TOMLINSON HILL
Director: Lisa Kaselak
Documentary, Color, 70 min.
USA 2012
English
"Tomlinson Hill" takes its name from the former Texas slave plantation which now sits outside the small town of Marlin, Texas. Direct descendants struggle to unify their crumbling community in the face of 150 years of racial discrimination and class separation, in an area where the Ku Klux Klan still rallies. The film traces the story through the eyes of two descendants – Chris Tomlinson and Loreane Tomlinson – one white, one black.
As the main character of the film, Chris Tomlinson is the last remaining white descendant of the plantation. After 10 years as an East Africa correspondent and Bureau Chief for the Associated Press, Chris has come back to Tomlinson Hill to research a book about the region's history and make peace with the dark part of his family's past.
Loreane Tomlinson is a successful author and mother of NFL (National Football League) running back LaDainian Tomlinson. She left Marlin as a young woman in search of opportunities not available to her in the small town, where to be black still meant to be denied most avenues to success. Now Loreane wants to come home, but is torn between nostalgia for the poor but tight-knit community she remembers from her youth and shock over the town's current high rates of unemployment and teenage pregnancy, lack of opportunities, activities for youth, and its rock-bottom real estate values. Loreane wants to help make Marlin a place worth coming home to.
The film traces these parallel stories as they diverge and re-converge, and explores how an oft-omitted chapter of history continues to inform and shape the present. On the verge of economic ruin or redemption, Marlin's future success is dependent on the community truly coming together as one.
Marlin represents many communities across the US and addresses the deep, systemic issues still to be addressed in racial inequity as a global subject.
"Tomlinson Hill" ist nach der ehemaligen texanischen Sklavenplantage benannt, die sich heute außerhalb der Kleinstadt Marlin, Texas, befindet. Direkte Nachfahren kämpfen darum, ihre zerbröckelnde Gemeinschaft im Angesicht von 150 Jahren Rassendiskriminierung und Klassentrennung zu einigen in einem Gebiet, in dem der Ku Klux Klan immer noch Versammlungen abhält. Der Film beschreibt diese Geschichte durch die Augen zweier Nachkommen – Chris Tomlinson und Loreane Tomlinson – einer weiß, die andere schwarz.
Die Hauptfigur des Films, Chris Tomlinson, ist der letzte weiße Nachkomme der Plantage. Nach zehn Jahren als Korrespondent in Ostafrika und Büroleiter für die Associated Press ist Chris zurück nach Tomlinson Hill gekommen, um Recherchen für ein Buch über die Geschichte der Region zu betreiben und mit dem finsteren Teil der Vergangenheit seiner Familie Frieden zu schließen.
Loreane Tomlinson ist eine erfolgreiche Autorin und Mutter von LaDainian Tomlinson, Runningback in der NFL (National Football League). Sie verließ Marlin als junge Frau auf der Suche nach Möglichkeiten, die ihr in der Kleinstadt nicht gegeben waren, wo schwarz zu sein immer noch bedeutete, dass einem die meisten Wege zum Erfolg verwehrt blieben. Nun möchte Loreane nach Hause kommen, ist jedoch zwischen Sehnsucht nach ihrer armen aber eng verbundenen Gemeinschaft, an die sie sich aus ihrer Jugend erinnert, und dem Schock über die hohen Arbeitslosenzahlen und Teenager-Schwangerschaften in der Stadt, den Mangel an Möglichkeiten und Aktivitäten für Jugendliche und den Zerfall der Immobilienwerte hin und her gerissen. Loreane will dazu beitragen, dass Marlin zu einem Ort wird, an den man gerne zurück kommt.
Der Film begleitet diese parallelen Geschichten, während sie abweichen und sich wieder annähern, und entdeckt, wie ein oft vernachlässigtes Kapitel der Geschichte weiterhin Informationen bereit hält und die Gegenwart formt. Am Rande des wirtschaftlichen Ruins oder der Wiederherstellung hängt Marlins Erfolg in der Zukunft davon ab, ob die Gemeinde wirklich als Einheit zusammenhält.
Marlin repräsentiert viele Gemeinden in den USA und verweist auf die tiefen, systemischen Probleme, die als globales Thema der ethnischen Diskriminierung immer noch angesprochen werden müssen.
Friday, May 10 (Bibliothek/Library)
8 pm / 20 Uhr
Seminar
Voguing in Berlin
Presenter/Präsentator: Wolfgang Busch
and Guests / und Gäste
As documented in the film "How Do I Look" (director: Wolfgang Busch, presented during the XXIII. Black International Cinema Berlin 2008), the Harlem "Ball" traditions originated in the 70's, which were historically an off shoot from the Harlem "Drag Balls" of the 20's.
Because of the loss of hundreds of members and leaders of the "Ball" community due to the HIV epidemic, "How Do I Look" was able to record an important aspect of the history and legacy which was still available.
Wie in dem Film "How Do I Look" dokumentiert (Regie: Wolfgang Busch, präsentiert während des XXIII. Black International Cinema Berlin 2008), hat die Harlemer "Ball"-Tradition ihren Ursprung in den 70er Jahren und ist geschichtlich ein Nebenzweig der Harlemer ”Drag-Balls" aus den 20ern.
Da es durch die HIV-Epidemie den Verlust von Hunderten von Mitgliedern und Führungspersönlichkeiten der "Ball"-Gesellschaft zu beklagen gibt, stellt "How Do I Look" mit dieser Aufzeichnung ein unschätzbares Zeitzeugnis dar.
==
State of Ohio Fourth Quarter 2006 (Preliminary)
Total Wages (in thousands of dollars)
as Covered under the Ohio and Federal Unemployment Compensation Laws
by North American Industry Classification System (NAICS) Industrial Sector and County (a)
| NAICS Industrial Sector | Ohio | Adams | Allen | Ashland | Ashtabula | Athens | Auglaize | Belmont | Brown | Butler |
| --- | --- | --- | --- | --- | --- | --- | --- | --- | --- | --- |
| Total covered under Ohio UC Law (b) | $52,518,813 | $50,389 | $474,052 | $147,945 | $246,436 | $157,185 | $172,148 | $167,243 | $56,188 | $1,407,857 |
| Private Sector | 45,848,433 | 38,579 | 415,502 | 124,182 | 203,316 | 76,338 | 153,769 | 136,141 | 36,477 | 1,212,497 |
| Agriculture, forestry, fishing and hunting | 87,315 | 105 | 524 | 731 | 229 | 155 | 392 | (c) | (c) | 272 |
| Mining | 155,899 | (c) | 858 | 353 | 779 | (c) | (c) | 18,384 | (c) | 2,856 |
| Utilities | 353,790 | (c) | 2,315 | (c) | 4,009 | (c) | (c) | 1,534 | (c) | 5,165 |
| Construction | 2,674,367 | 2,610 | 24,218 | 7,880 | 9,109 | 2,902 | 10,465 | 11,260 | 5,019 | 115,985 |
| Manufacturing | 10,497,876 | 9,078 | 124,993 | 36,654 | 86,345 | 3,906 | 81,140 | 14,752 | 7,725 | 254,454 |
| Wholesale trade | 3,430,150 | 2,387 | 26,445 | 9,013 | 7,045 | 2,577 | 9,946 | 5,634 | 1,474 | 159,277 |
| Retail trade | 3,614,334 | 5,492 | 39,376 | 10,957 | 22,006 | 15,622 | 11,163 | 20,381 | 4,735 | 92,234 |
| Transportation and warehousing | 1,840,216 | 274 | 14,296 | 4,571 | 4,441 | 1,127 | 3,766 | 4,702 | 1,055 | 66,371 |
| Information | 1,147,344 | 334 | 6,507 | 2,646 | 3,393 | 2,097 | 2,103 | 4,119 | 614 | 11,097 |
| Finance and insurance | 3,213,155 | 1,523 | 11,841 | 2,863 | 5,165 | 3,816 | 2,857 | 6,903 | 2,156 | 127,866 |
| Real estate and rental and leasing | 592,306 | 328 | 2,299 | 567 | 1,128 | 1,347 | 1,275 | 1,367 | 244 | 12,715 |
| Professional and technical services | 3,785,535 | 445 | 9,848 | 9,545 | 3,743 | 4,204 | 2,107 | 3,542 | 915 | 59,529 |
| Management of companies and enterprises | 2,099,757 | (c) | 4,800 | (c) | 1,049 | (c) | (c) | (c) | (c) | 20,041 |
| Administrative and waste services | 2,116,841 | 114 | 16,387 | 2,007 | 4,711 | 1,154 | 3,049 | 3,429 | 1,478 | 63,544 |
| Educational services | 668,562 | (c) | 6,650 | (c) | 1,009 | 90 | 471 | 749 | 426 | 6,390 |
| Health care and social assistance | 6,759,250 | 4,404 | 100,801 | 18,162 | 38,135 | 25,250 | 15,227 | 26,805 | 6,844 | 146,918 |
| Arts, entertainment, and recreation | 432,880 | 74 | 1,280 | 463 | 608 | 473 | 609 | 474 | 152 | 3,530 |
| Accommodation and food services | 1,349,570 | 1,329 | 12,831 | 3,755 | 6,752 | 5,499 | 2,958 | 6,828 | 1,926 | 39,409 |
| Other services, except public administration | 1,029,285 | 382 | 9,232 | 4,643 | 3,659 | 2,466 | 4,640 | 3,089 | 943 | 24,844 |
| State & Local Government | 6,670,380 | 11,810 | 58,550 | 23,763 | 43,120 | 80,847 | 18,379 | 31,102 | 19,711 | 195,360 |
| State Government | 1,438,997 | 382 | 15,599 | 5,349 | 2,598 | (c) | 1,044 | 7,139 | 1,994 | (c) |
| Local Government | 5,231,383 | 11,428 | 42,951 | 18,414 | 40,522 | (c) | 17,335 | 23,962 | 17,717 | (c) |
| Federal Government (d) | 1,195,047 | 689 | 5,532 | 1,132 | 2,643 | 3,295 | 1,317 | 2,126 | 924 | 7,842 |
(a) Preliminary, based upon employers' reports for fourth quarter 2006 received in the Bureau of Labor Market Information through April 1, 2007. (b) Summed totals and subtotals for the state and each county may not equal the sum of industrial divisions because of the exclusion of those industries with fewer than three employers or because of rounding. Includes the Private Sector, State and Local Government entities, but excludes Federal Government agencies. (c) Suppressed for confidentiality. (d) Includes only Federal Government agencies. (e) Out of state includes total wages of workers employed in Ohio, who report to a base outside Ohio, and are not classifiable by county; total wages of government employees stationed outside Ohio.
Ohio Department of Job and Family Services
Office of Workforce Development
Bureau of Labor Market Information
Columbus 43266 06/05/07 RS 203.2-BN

● ACTION ITEM: Above are the records; from them, give again exactly the lines from the one containing "36,477 | 1,212,497 |" through the one containing "426 | 6,390 |", both included.

● ANSWER TO THE PROBLEM:
| Private Sector | 45,848,433 | 38,579 | 415,502 | 124,182 | 203,316 | 76,338 | 153,769 | 136,141 | 36,477 | 1,212,497 |
| Agriculture, forestry, fishing and hunting | 87,315 | 105 | 524 | 731 | 229 | 155 | 392 | (c) | (c) | 272 |
| Mining | 155,899 | (c) | 858 | 353 | 779 | (c) | (c) | 18,384 | (c) | 2,856 |
| Utilities | 353,790 | (c) | 2,315 | (c) | 4,009 | (c) | (c) | 1,534 | (c) | 5,165 |
| Construction | 2,674,367 | 2,610 | 24,218 | 7,880 | 9,109 | 2,902 | 10,465 | 11,260 | 5,019 | 115,985 |
| Manufacturing | 10,497,876 | 9,078 | 124,993 | 36,654 | 86,345 | 3,906 | 81,140 | 14,752 | 7,725 | 254,454 |
| Wholesale trade | 3,430,150 | 2,387 | 26,445 | 9,013 | 7,045 | 2,577 | 9,946 | 5,634 | 1,474 | 159,277 |
| Retail trade | 3,614,334 | 5,492 | 39,376 | 10,957 | 22,006 | 15,622 | 11,163 | 20,381 | 4,735 | 92,234 |
| Transportation and warehousing | 1,840,216 | 274 | 14,296 | 4,571 | 4,441 | 1,127 | 3,766 | 4,702 | 1,055 | 66,371 |
| Information | 1,147,344 | 334 | 6,507 | 2,646 | 3,393 | 2,097 | 2,103 | 4,119 | 614 | 11,097 |
| Finance and insurance | 3,213,155 | 1,523 | 11,841 | 2,863 | 5,165 | 3,816 | 2,857 | 6,903 | 2,156 | 127,866 |
| Real estate and rental and leasing | 592,306 | 328 | 2,299 | 567 | 1,128 | 1,347 | 1,275 | 1,367 | 244 | 12,715 |
| Professional and technical services | 3,785,535 | 445 | 9,848 | 9,545 | 3,743 | 4,204 | 2,107 | 3,542 | 915 | 59,529 |
| Management of companies and enterprises | 2,099,757 | (c) | 4,800 | (c) | 1,049 | (c) | (c) | (c) | (c) | 20,041 |
| Administrative and waste services | 2,116,841 | 114 | 16,387 | 2,007 | 4,711 | 1,154 | 3,049 | 3,429 | 1,478 | 63,544 |
| Educational services | 668,562 | (c) | 6,650 | (c) | 1,009 | 90 | 471 | 749 | 426 | 6,390 |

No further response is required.